“Given the scale and trend in the current-account deficit and bank credit growth, we think that there is still uncertainty over there and we need to wait and judge the evidence as it comes in,” Ed Parker, managing director at Fitch, said in a phone interview from London.
The comments sent Turkey’s benchmark ISE National 100 equity index tumbling as much as 3.6 percent, the most in more than four months in intraday trading, and the main industrials index to a drop of 5.7 percent, the biggest decline in more than a year. The equities gauges pared losses as European Union officials discussed a plan to recapitalize struggling banks, leaving the general index down 754.50, or 1.2 percent, at 60,882.33. The industrials index closed with a 2.2 percent retreat.
“We saw hard selling after the Fitch statement,” Isik Okte, a trader at Finans Invest in Istanbul, said in e-mailed comments. “Both foreign and local investors have no intention of staying in the Turkish equities market for the long term, so we had panic selling in a market that has no liquidity and no depth.”
Bonds reversed earlier losses and rallied on speculation EU leaders may widen the scope of their rescue plan for Greece, pushing Turkish benchmark yields down 15 basis points, or 0.15 percentage point, to 8.6 percent, according to a Royal Bank of Scotland Group Plc index of two-year debt. The lira weakened 0.4 percent to 1.6691 as of 8:24 p.m. in Istanbul.
Bank of America Merrill Lynch and HSBC Holdings Plc said earlier this year they expected Turkey to reach investment grade by the end of 2011. Fitch places Turkey one level below investment grade, while Moody’s Investors Services and Standard & Poor’s rank the country two grades below investment status.
“For an agency that was before talking about an upgrade to now say that an upgrade is uncertain, is striking,” said Fatih Keresteci, a strategist at HSBC in Istanbul. “This kind of news is discouraging.”
Turkey’s 12-month current-account deficit climbed to $68.2 billion, or about 9 percent of GDP, in May. Loan growth at an annual 36 percent is spurring demand for imported goods and raw materials, and driving growth in the current-account gap. The International Monetary Fund forecasts the gap to reach 10.5 percent of gross domestic product this year.
Growth in lending is 11 percentage points above the official year-end target of 25 percent, based on Banking Regulation & Supervision Agency figures on July 18.
“If we look at the pace of the GDP growth, the size of the current-account deficit and the recent pace of bank credit growth, then there are signs that the economy is growing above its potential and overheating,” Fitch’s Parker said.
Central Bank Governor Erdem Basci has held rates at record lows and increased banks’ reserve requirements to rein in credit growth. The pace of lending has slowed from 40 percent a year ago.

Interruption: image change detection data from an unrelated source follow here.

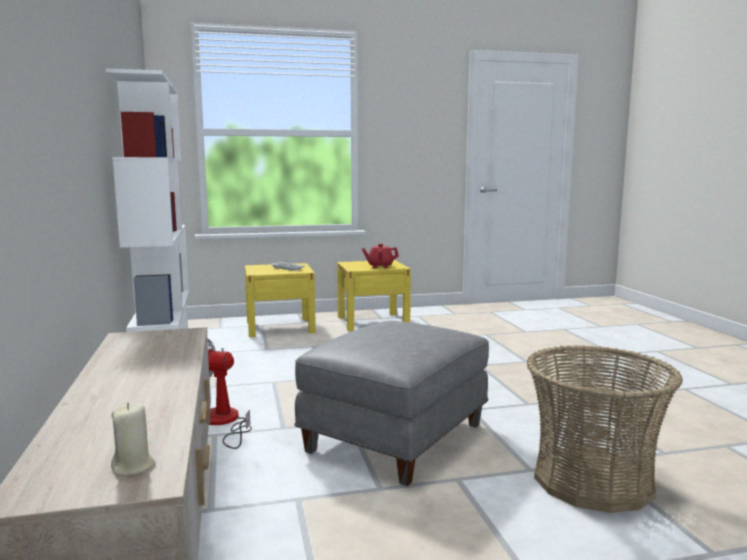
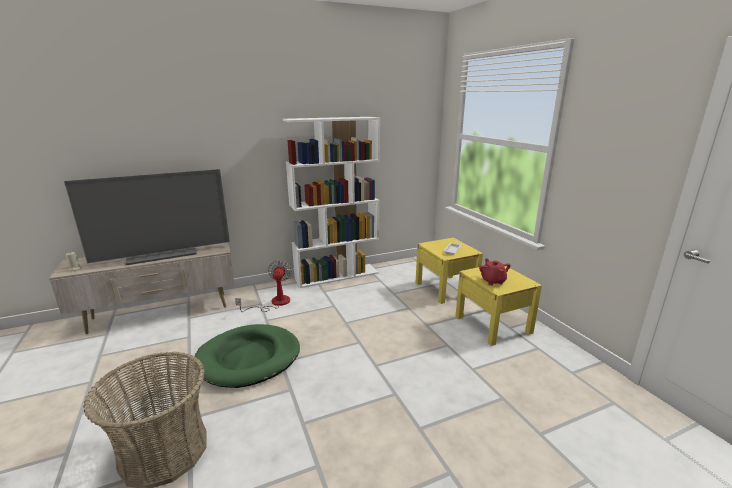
camera: 80 degrees right, 10 degrees up
grey ottoman [295,321,489,486] -> green dog bed [195,324,300,388]
none -> television [64,169,230,265]

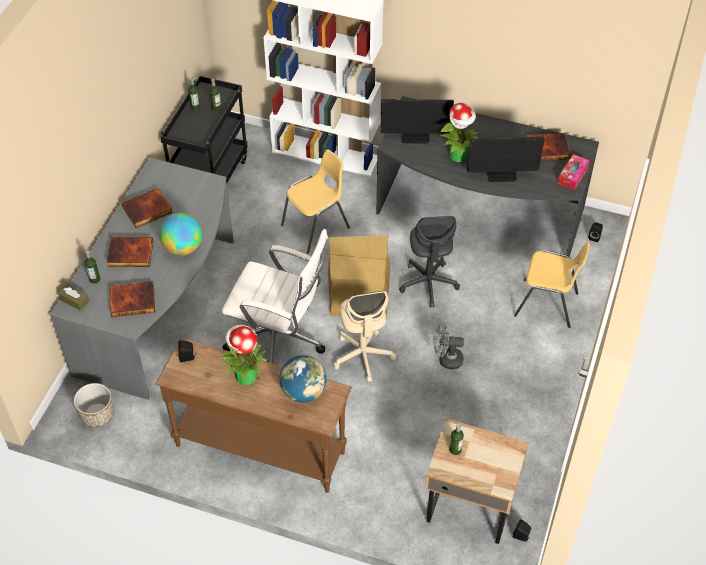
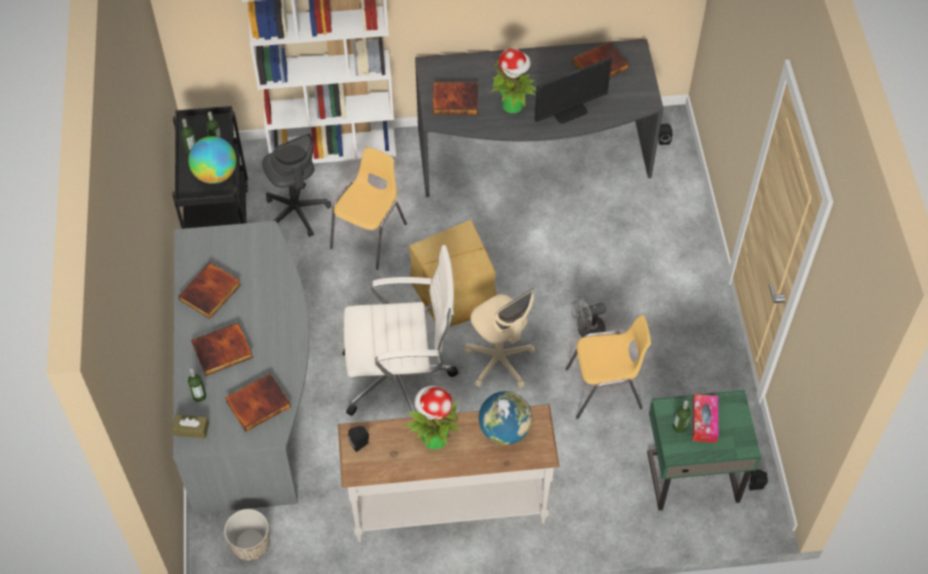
camera: 25 degrees left, 5 degrees up
brown console table [155,337,352,493] -> white console table [338,404,560,542]
globe [159,213,202,256] -> globe moved to [188,136,236,184]
monitor [381,99,454,144] -> book [433,82,478,115]
grey office chair [399,216,460,308] -> grey office chair moved to [262,133,331,237]
beige nightstand [425,419,529,544] -> green nightstand [647,390,761,511]
yellow chair [514,242,590,328] -> yellow chair moved to [566,315,651,419]
tissue box [558,154,590,190] -> tissue box moved to [693,394,719,443]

“It is an unorthodox policy and I think that the results so far are mixed at best,” Parker said in the interview late yesterday.
Zafer Caglayan, Turkey’s minister for trade, criticized Fitch’s comments in a meeting with reporters in Ankara today.
“Aren’t these the same people who gave their highest rating to Ireland? I think the ratings agencies have lost their esteem and need to try to look to their own reliability,” he said. “With the effect of tourism revenues over the summer, we’re going to see an improvement in the current account in the fourth quarter. I don’t agree with Fitch’s assessment.”
The central bank kept interest rates unchanged at 6.25 percent today after inflation slowed in June to 6.2 percent from 7.2 percent in May.
There is no need to raise rates because limits imposed on bank lending are starting to reduce credit expansion, the central bank said in a July 5 paper posted on its website. The deficit is the biggest risk to Turkey’s financial stability, according to a central bank report in May.
Turks should save their money because “dark clouds are gathering over the global economy,” potentially leading to a global crisis that will hurt Turkey, said Bulent Gedikli, head of economic policy for Turkey’s ruling party, Radikal newspaper reported yesterday.
Shares of Dogan Sirketler Grubu Holding AS, the holding company with media and energy interests, fell as much as 12 percent, the most since Septemer 2009, before closing down 5.4 percent at 87 kurus. Dogan Yayin Holding AS, the country’s largest publisher, dropped 7.8 percent, the most since November 2009.
“Fitch’s discouraging comments are not welcomed by market participants” because the agency was seen as an early mover toward investment grade,” Ozgur Altug, chief economist at BGC Partners, said in a note to clients. Investors “put emphasis on Fitch, as the agency’s Turkey sovereign rating is just one notch below investment grade.”
Turkey is more vulnerable to fallout from the EU debt crisis compared with other developing nations, according to Parker at Fitch.
“Turkey having a large current-account deficit, a large external financing requirement and also the EU being its biggest trading partner, it would be more vulnerable than some other emerging markets,” he said. “An increase in global risk aversion and reduction in global liquidity would have a negative impact on Turkey.”